%%

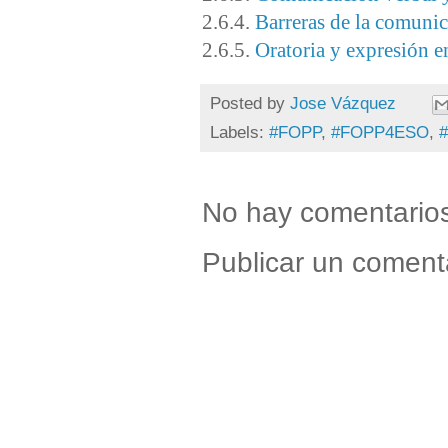
2.6.4.
Barreras de la comunic
2.6.5.
Oratoria y expresión e
Posted by
Jose Vázquez
Labels:
#FOPP
,
#FOPP4ESO
,
No hay comentario
Publicar un coment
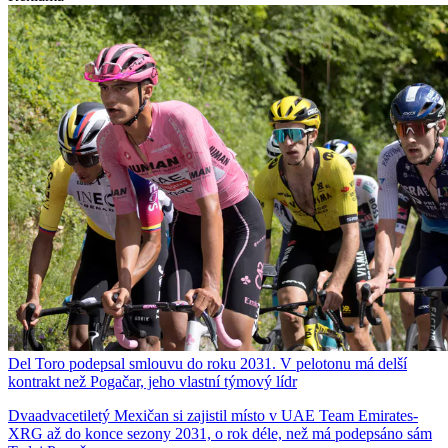
Del Toro podepsal smlouvu do roku 2031. V pelotonu má delší
kontrakt než Pogačar, jeho vlastní týmový lídr
Dvaadvacetiletý Mexičan si zajistil místo v UAE Team Emirates-
XRG až do konce sezony 2031, o rok déle, než má podepsáno sám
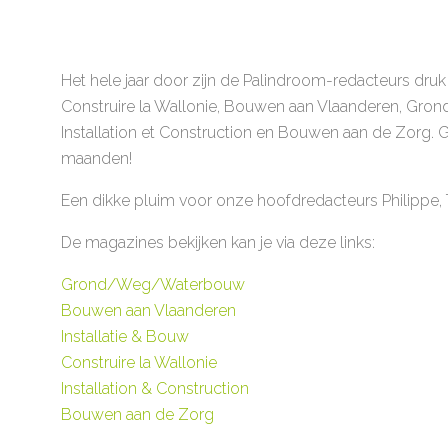
Het hele jaar door zijn de Palindroom-redacteurs dr
Construire la Wallonie, Bouwen aan Vlaanderen, Gro
Installation et Construction en Bouwen aan de Zorg. G
maanden!
Een dikke pluim voor onze hoofdredacteurs Philippe, Ti
De magazines bekijken kan je via deze links:
Grond/Weg/Waterbouw
Bouwen aan Vlaanderen
Installatie & Bouw
Construire la Wallonie
Installation & Construction
Bouwen aan de Zorg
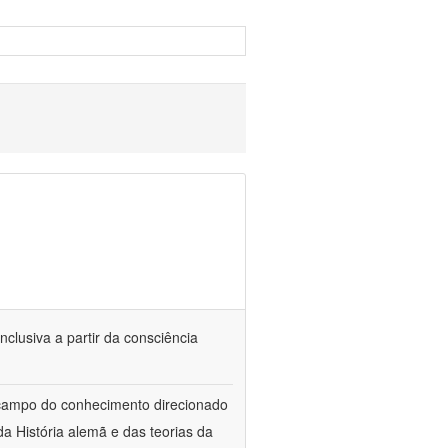
nclusiva a partir da consciência
 campo do conhecimento direcionado
a História alemã e das teorias da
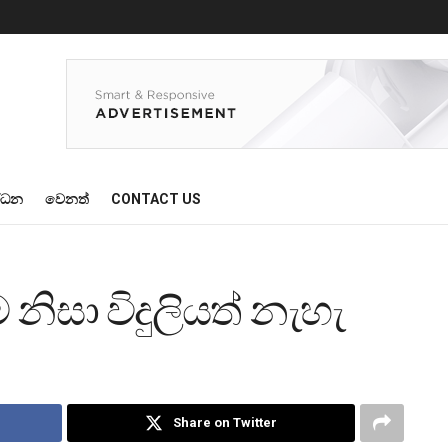
්ධන
වෙනත්
CONTACT US
ිසා විදුලියත් නැහැ
Share on Twitter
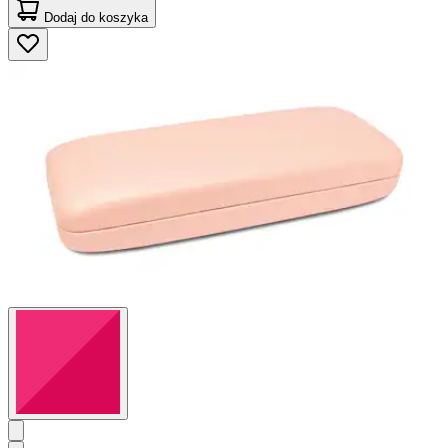
Dodaj do koszyka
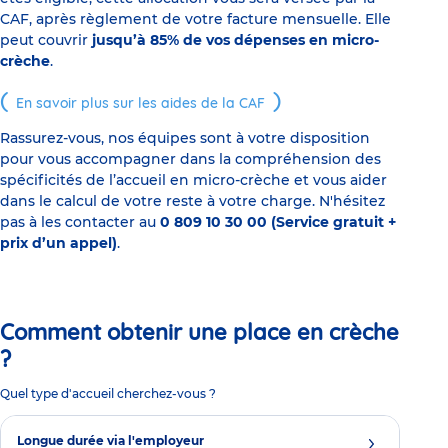
CAF, après règlement de votre facture mensuelle. Elle
peut couvrir
jusqu’à 85% de vos dépenses en micro-
crèche
.
En savoir plus sur les aides de la CAF
Rassurez-vous, nos équipes sont à votre disposition
pour vous accompagner dans la compréhension des
spécificités de l’accueil en micro-crèche et vous aider
dans le calcul de votre reste à votre charge. N'hésitez
pas à les contacter au
0 809 10 30 00 (Service gratuit +
prix d’un appel)
.
Comment obtenir une place en crèche
?
Quel type d'accueil cherchez-vous ?
Longue durée via l'employeur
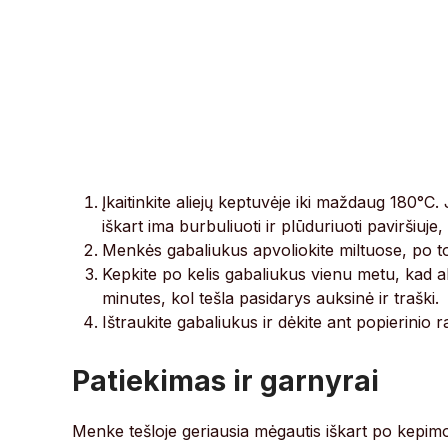
Įkaitinkite aliejų keptuvėje iki maždaug 180°C. 
iškart ima burbuliuoti ir plūduriuoti paviršiuj
Menkės gabaliukus apvoliokite miltuose, po to 
Kepkite po kelis gabaliukus vienu metu, kad al
minutes, kol tešla pasidarys auksinė ir traški.
Ištraukite gabaliukus ir dėkite ant popierinio r
Patiekimas ir garnyrai
Menke tešloje geriausia mėgautis iškart po kepimo, ka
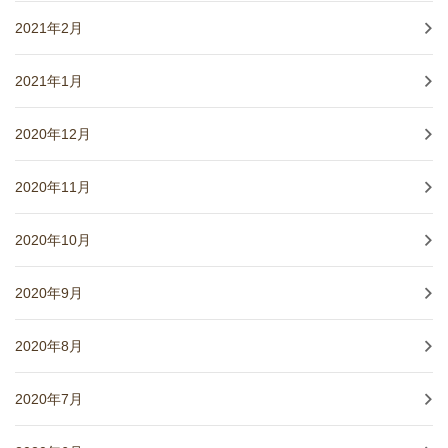
2021年2月
2021年1月
2020年12月
2020年11月
2020年10月
2020年9月
2020年8月
2020年7月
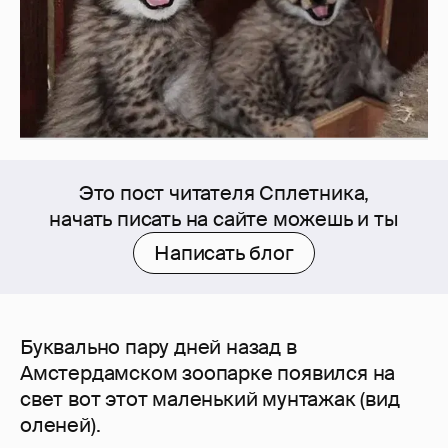
Это пост читателя Сплетника,
начать писать на сайте можешь и ты
Написать блог
Буквально пару дней назад в
Амстердамском зоопарке появился на
свет вот этот маленький мунтажак (вид
оленей).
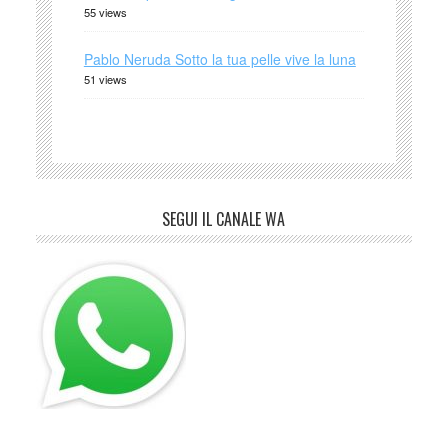
55 views
Pablo Neruda Sotto la tua pelle vive la luna
51 views
SEGUI IL CANALE WA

%%

• [Brief]:
Restate exactly the lines that start at the "Comment obtenir une place en crèche" line and end with the last line of the material above, leaving out the pictures.

• [Answer below]:
Comment obtenir une place en crèche
?
Quel type d'accueil cherchez-vous ?
Longue durée via l'employeur
Įkaitinkite aliejų keptuvėje iki maždaug 180°C. 
iškart ima burbuliuoti ir plūduriuoti paviršiuj
Menkės gabaliukus apvoliokite miltuose, po to 
Kepkite po kelis gabaliukus vienu metu, kad al
minutes, kol tešla pasidarys auksinė ir traški.
Ištraukite gabaliukus ir dėkite ant popierinio r
Patiekimas ir garnyrai
Menke tešloje geriausia mėgautis iškart po kepimo, ka
2021年2月
2021年1月
2020年12月
2020年11月
2020年10月
2020年9月
2020年8月
2020年7月
Это пост читателя Сплетника,
начать писать на сайте можешь и ты
Написать блог
Буквально пару дней назад в
Амстердамском зоопарке появился на
свет вот этот маленький мунтажак (вид
оленей).
55 views
Pablo Neruda Sotto la tua pelle vive la luna
51 views
SEGUI IL CANALE WA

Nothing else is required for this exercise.